Fiesole è un piccolo comune in provincia di Firenze che viene da sempre considerato come uno dei borghi più esclusivi dell’intera città; ancora oggi, secondo delle statistiche, è uno dei comuni più ricchi dell’intera Toscana. Infatti, basta pensare che dalla fine del XVIII secolo è diventata uno dei luoghi preferiti dei turisti stranieri che raggiungono l’Italia; tant’è che alcuni di questi acquistarono le ville un tempo appartenute alla nobiltà fiorentina, per ristrutturarle e dotarle di lussuosi giardini.
Già nel IV secolo a.C. risultava già essere una delle più importanti città etrusche della Tuscia e il suo ruolo di prestigio dato dal fatto che sorge sulla sommità di una collina, non lo perse neppure quando fu conquistata dai Romani e mutò il nome da Vipsul a Faesulae.
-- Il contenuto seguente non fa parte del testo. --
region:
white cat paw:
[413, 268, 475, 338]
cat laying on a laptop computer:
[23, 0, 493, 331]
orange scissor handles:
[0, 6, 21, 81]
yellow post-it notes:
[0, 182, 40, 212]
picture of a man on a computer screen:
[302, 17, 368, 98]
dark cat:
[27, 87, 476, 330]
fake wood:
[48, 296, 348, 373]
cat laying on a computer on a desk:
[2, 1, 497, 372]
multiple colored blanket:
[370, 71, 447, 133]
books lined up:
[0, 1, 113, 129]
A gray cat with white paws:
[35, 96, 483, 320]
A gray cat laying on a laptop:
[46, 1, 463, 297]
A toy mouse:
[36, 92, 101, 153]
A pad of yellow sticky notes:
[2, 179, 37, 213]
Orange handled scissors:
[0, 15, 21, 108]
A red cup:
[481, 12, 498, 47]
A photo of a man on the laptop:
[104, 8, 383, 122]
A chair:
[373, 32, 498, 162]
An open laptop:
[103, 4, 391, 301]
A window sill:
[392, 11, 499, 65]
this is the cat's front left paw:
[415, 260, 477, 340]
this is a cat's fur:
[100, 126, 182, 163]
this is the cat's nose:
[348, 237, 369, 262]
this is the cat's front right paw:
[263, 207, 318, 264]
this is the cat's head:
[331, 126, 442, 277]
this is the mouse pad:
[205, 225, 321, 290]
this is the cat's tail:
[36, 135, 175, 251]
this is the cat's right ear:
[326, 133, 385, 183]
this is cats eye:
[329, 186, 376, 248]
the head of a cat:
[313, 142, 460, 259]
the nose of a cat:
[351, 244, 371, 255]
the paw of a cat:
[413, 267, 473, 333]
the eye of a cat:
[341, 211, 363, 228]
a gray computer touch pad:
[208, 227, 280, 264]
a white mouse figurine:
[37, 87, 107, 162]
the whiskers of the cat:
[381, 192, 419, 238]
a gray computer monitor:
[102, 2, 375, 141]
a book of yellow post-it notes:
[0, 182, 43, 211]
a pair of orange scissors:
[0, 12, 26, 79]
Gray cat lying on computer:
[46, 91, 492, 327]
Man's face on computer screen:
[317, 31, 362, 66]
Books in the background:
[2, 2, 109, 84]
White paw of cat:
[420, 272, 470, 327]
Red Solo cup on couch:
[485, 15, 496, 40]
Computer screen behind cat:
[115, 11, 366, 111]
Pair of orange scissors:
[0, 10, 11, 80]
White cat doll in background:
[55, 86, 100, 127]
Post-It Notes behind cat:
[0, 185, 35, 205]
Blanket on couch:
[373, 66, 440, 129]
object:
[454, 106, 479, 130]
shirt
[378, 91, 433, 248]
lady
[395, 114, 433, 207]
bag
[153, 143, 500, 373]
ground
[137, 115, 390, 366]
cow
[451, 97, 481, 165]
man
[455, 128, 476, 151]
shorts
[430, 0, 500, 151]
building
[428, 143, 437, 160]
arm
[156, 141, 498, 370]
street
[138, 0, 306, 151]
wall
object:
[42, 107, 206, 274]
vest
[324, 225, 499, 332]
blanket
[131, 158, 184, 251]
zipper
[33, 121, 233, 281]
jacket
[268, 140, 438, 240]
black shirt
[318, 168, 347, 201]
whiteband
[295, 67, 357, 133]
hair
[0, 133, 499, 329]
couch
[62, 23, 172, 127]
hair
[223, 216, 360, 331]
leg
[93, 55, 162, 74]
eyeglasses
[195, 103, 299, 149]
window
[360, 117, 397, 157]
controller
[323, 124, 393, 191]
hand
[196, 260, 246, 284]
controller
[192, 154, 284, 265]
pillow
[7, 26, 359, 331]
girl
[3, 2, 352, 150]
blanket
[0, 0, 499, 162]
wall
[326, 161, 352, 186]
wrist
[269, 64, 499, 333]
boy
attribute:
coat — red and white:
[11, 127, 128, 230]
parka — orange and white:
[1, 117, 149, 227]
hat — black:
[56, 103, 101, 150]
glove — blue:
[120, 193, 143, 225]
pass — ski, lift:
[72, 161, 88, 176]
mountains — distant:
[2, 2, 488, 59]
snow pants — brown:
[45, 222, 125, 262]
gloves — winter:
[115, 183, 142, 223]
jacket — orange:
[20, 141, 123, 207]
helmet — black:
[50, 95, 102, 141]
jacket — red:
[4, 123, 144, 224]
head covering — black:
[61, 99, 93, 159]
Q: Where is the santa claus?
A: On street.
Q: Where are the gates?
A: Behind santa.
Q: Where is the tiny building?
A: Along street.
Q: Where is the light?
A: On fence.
Con le invasioni barbariche, Fiesole fu conquistata dai Longobardi e, lentamente, iniziò a subire un periodo di declino che coincideva con la sempre più forte influenza della vicinissima Firenze. Successivamente divenne un luogo ideale per la costruzione di ville suburbane e una tra le prime ville qui costruite fu Villa Medici; nonché la quarta villa della famiglia Medici, dopo due ville in Mugello e Villa di Careggi.
Oggigiorno della Fiesole etrusca si conservano le mura, costruite con dei blocchi provenienti dalle cave circostanti, che costituirono un valido baluardo contro l’invasione romana. In seguito alla conquista romana, le mura non furono abbattute ma furono ampliate e inserite in costruzioni difensive ancor più massicce. Sempre al periodo etrusco risale il Tempio, che sappiamo era costituito da una cella affiancata da altri due ambienti e preceduta da un colonnato al quale si accedeva attraverso una scalinata. Il pavimento era in terra battuta mentre le pareti erano rivestite di color rosso. La testimonianza di questo tempio etrusco è data dalle poche tracce rinvenute, perché questo cadde in rovina o andò distrutto dopo la conquista romana, ma sui suoi resti fu costruito un nuovo tempio dai Romani.
I Romani non solo costruirono un nuovo Tempio ma arricchirono la zona con un teatro e le terme. Le terme erano costituite da una parte all’aperto e una al chiuso; la zona aperta era dedicata al nuoto e agli esercizi fisici mentre la zona chiusa costituiva le terme vere e proprie con i tre ambienti: il frigidarium, il tepidarium e il calidarium. Invece, per quanto riguarda le rovine del teatro, sappiamo che erano rimaste visibili pure negli anni del Medioevo in quanto quella zona veniva chiamata “La buca delle fate”. Si raccontava che le fate fiesolane, simbolo di un’età prospera, si fossero nascoste in questa cavità per non assistere alla decadenza della città per mano dei fiorentini. Fu solamente agli inizi del 1900 che il teatro romano riemerse in tutto il suo splendore.
Sempre a Fiesole furono rinvenute numerose tombe longobarde, sia maschili che femminili, tutte provviste dei propri corredi funerari; sappiamo, infatti, che l’area vicino al Tempio diventò una vera e propria necropoli longobarda.